- Born: 1978 (age 47–48) Melbourne, Victoria, Australia
- Occupation: Outlaw biker
- Known for: National president of the Comanchero
- Predecessor: Mark Buddle
- Successor: Allan Meehan
- Allegiance: Comanchero MC
- Conviction: Contempt of court (2018)
- Criminal penalty: 8 months imprisonment

= Mick Murray (leader) =

Australian outlaw biker

Michael "Mick" Murray (born 1978) is an Australian outlaw biker, businessman and alleged gangster.

==National president==
As an young man, Murray joined the Comanchero Motorcycle Club and rose to become the president of the Melbourne chapter. Murray is a prominent businessman in Melbourne who owned the Nitro Gym in Hallam and a tattoo parlor. The Australian journalist Padraic Murphy described Murray as a "feared hardman". In October 2010, he and Mark Buddle were charged with affray (fighting in public) after a brawl with Alen Sarkis and David Lima of the Notorious Motorcycle Club in Bondi. In February 2014, he was charged with assault in connection with a road rage incident. In March 2014, he was charged after a police raid on home led to the seizure of guns, drugs, and some $89, 000 Australian dollars in cash. After Mark Buddle fled Australia in 2016, Murray served as the acting national president of the Comanchero. Murray is described as being the Comanchero leader. There was much tension between Murray who ran the Comanchero from Melbourne vs. Buddle who attempted to run the Comanchero from his exile in Dubai.

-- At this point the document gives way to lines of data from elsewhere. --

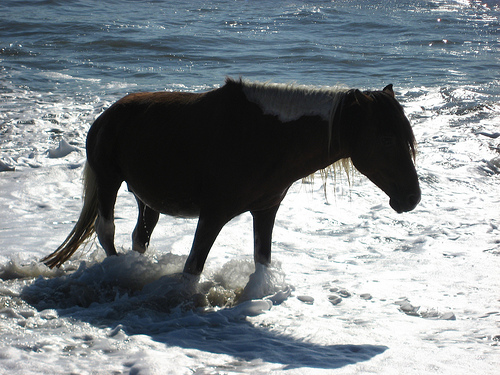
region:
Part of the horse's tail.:
[39, 242, 79, 272]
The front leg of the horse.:
[181, 217, 226, 278]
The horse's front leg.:
[251, 209, 273, 268]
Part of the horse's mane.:
[257, 83, 294, 101]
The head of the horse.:
[346, 83, 422, 213]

In March 2017, Murray was summoned before the Office of the Chief Examiner of Victoria State to answer questions about allegations that he was involved in organised crime. Murray told the Chief Examiner: "Mate, I’m not gunna waste anyone’s time. I’m not answering any questions today. I’m not lagging anyone, so you’re wasting your time and mine. If you’re gunna charge me, give me my charges this morning and that’s it. I’m not answering anything. Mate, this place is the worst-kept secret in Melbourne. Everyone knows who’s been to the Crimes Commission. Everyone knows who talks about these types of things. This is not a secret. You guys can try and keep it a secret. It’s not." In August 2017, internal tensions within the Comanchero led to a brawl at the Capital Men's Club strip club in Canberra between the Victoria and New South Wales chapters. The journalist Tammy Mills wrote: "Murray can be seen on CCTV footage standing in the background watching the affray and making no attempt to control the situation".

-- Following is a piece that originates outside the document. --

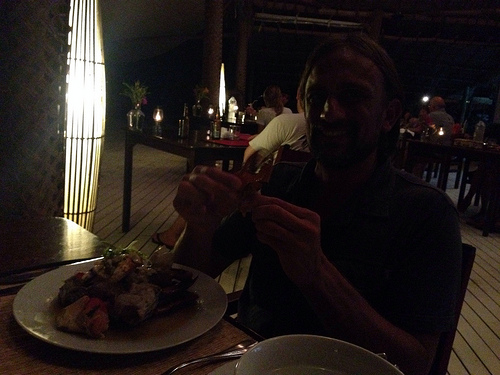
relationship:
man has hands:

In December 2017, he and his wife Debbie Pittman were faced with bankruptcy after facing a demand to repay $3.72 million Australian dollars in back taxes. Around about the same time, Pittman left him because of his "repeated infidelities". In early 2018, the Comanchero appeared to be under attack with the former national president Mick Hawi being murdered on 15 February 2018 while Murray's right-hand man Robert Ale was almost killed during a shooting at the Nitro Ink tattoo parlor. The shooting of Ale was described as part of an internal struggle within the Comanchero. The police warned Murray that a contract had been placed on his life. In March 2018, Murray was jailed for contempt of court after he refused to co-operate with the chief examiner of Victoria state in March 2017. Chief Justice Peter Riordan of the Victoria Supreme Court jailed Murray for 8 months, saying that his refusal to be sworn in was "“deliberate and flagrant”.

==Legal issues==
In August 2019 while living on bail while he faced fraud charges, Murray was allowed to leave Australia for a vacation in Thailand, but was refused entry into Thailand. The decision to allow Murray while living on bail to leave Australia was controversial in Victoria with Michael O'Brien of the Victoria Liberal Party saying: "We are clearly seeing real problems in our justice system here in Victoria where a bikie not only gets bail, but has it relaxed so he can travel overseas." In November 2021, Murray along with John Voitin, Richie Graham and Debbie Pitman was charged with tax evasion that they were alleged to have committed between August 2014 to March 2018. On 28 April 2022, Murray was arrested and charged with first degree murder in connection with the slaying of Mitat Rasimi in Dandenong in 2019. Rasimi was murdered on 3 March 2019, being shot dead inside of his car. Rasimi was said to be debt to the Comanchero. On 9 November 2022, at a preliminary hearing (the Australian equivalent of an American grand jury) the tax evasion charges were thrown out by Magistrate Keiran Gilligan who ruled that the Crown had failed to present sufficient evidence of tax evasion for the case to go to trial.

After Murray's arrest, the Sydney chapter president Allan Meehan replaced him as national president. Mark Lauchs of the Queensland's University of Technology told the media: "They’ve been running from Sydney, but they’ve been getting a lot of harassment. So there’s been a lot of police activity against the Comancheros and their associates in the last two weeks. It’s going to be a lot easier to run it from Melbourne than from Sydney because he doesn’t have to worry about anti-association laws."